Post-Quantum Secure Blockchain-Based Federated Learning Framework for Healthcare Analytics
Daniel Commey, Sena Hounsinou, Garth V. Crosby
Abstract
The growth of IoT in healthcare generates massive sensitive data. This necessitates a secure and privacy-preserving distributed network to transport and process the data. Federated learning (FL) offers privacy-preserving model training, while blockchain ensures data integrity through transparency and immutability. Yet, quantum computing threatens cryptographic schemes like ECDSA, endangering long-term data confidentiality.

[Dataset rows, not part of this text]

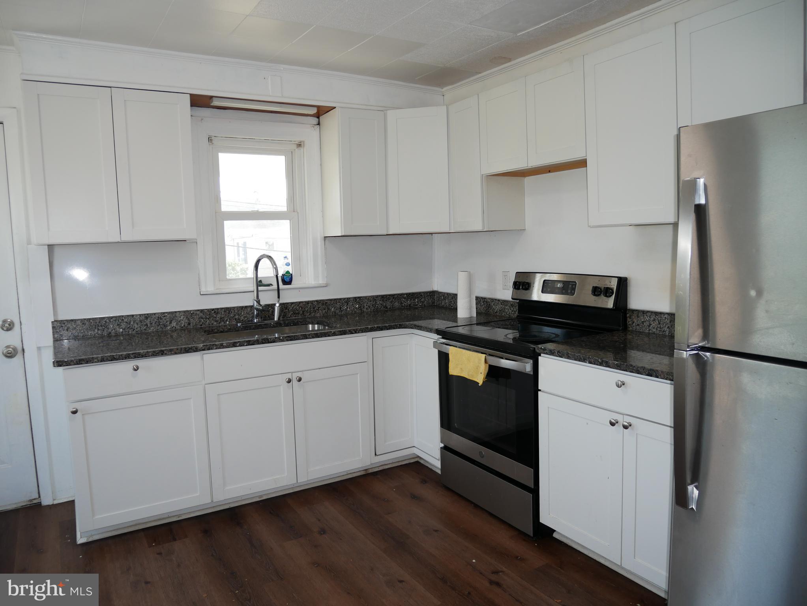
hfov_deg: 71.6
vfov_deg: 56.9
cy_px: 303
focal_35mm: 24
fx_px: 560
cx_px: 404
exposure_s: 1/60
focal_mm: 12
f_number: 3.5
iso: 200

This paper integrates post-quantum cryptography (PQC) with blockchain-based FL for healthcare analytics. We evaluate three signature-based PQC algorithms–Falcon, Dilithium (ML-DSA-65), and SPHINCS+ (SPHINCS+-SHA2-128s)–to assess their impact on blockchain transaction costs and latency. Benchmarks on a local Ethereum testnet show that lattice-based schemes, particularly ML-DSA-65, achieve verification under 10 ms with acceptable gas costs. Our findings indicate that smart contract signature verification is the primary gas consumer, offering guidelines for deploying quantum-resistant FL systems. These findings justify and potentially create a foundation for building complete systems that integrate PQC into Blockchain-based FL systems.